Aim of the task :: Copy every line that contains the string "slice" from the entries below.

[Stored items]
┌──
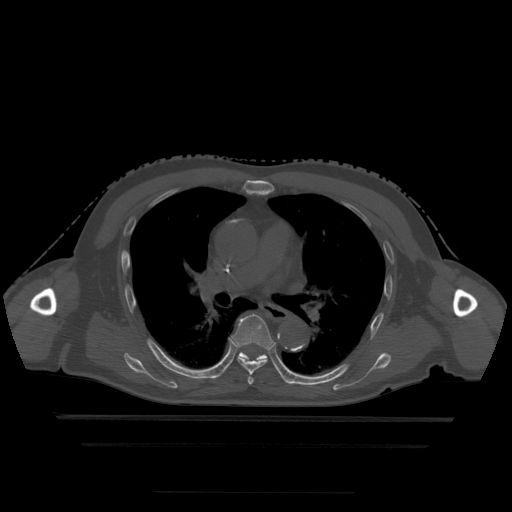
CT including the spine, one axial slice. Bone window (W 1800 / L 400 HU). 512 × 512 image matrix, field of view 436 × 436 mm. Patient age 68 years. From the clinical record (not read from this slice): primary cancer: urothelial.
Outlined on this slice (semi-automatic segmentation, software-assisted and operator-edited):
- T5 vertebra: bounding box [x1, y1, x2, y2] px = [248, 377, 254, 385]
- T6 vertebra: [232, 314, 273, 375]
- T7 vertebra: [226, 352, 283, 378]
└──
Task solution ::
CT including the spine, one axial slice. Bone window (W 1800 / L 400 HU). 512 × 512 image matrix, field of view 436 × 436 mm. Patient age 68 years. From the clinical record (not read from this slice): primary cancer: urothelial.
Outlined on this slice (semi-automatic segmentation, software-assisted and operator-edited):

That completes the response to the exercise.